Wieso kann man nicht zurück in die 70er, wo man einfach ein bisschen zu Jane-Fonda-Videos turnen musste und gut war's? Oder in die 90er, als Kate Moss heraufdämmerte? Oder ... Weil das nun mal alles gerade nicht als sexy gilt. Und Sexyness, so zementierten viele vom «Guardian» befragte junge Frauen, sei schliesslich das Non plus Ultra. Die Begehrbarkeit des Körpers, in dem man steckt.
Gut, das war noch nie gross anders. Und scheint bei Frauen ja ungefähr etwa eine Milliarde Mal schlimmer zu sein als bei Männern. Nur ist es jetzt eben viel einfacher als früher, den Körper in Richtung angestrebter Perfektion hin zu verändern. Und wenn ein Bild erstmal geschaffen ist, dann ist seine Übertreibung nicht mehr weit. Die Machbarkeit von allem ist Gesetz. Do it to yourself.
Und genau hier sind wir an einem schwierigen Punkt in der endlosen Debatte um die Schönheit, der bis zur Unkenntlichkeit nachgeholfen wird. Stellen wir uns auf die Seite derer, die sagen: Wie pervers ist das denn? Mein Körper gehört mir und mir allein und wenn ihn jemand nicht schön findet, ist das nicht mein Problem!
Ist von diesen beiden Haltungen vielleicht gar mehr als eine feministisch? Es ist ein verfluchtes Kontinuum von krautiger Naturbelassenheit hin hin zu totaler Verzerrung. Von dem, was gemeinhin als gesunder Menschenverstand bezeichnet wird, hin zu einer kompletten Geschmacksverirrung. Und doch ...
Nicht nur die Wahrheit ist dem Menschen zumutbar, wie einst die Dichterin Ingeborg Bachmann schrieb, sondern auch die Freiheit. Und die ist heute, wo es möglicher scheint denn je, dass sich der Mensch auf eine cyborghafte Verschmelzung mit den Maschinen hin zubewegt, grösser denn je. Gerade auch die Freiheit des Körpers.
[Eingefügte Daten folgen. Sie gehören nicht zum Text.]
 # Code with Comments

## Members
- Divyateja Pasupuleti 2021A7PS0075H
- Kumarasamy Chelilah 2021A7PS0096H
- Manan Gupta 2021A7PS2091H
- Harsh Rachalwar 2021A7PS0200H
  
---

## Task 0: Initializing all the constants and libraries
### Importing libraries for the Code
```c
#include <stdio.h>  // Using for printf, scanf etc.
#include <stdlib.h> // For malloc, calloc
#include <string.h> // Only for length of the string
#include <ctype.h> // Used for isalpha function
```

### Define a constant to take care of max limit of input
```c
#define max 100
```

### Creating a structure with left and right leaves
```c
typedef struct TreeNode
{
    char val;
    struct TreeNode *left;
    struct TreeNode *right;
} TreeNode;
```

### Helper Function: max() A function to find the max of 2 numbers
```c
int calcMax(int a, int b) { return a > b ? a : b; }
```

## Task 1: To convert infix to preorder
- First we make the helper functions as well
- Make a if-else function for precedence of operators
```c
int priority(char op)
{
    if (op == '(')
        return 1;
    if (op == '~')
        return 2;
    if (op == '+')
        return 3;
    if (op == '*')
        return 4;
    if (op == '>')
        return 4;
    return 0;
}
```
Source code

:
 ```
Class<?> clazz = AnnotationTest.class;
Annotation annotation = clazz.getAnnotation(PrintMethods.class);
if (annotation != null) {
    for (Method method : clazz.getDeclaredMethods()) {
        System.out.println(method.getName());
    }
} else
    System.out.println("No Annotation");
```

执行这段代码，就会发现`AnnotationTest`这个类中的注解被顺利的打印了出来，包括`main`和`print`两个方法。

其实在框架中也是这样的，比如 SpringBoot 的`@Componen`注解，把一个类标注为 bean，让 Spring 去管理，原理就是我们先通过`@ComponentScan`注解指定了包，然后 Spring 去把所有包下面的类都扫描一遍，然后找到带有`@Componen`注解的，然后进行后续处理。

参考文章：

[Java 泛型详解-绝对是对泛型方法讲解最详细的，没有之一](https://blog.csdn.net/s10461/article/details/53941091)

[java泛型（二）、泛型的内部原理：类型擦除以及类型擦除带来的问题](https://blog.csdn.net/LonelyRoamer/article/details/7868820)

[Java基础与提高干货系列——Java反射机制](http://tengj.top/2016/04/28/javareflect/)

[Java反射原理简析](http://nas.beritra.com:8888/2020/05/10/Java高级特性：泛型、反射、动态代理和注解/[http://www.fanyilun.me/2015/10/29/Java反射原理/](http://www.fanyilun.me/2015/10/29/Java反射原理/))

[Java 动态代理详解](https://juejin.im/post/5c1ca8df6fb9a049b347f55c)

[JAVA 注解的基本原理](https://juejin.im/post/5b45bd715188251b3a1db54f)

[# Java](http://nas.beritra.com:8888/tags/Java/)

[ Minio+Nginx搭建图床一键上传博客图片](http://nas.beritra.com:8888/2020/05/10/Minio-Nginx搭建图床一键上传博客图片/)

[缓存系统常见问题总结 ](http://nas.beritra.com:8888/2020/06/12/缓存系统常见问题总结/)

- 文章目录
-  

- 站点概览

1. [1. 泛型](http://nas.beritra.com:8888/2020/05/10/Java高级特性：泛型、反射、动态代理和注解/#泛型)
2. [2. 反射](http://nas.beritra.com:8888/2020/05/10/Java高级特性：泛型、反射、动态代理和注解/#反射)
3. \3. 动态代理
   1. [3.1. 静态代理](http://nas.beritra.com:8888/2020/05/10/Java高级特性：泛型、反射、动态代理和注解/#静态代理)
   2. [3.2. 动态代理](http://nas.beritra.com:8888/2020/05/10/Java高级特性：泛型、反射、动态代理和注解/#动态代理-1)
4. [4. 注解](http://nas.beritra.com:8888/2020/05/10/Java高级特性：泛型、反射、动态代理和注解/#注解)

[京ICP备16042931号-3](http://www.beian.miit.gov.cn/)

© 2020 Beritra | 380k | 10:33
Nicht alle träumen von derart subtilen Eingriffen wie Jane Fonda, die heute noch gleich aussieht wie in den 80ern und trotzdem nicht entstellt wirkt. Einige lassen sich die Bindehaut in den Augen bunt tätowieren oder Hörner unter die Haut operieren. Andere tragen Herzschrittmacher und künstliche Hüftgelenke, kein Mensch käme auf die Idee, dies seltsam zu finden. Gesundheit, Identität, Ästhetik, alles lässt sich irgendwie einrichten.
Alles ist denkbar. Denn hinter diesen Fortschritt können wir nicht mehr zurück, das ist das höllische Paradies, in das wir uns selbst katapultiert haben.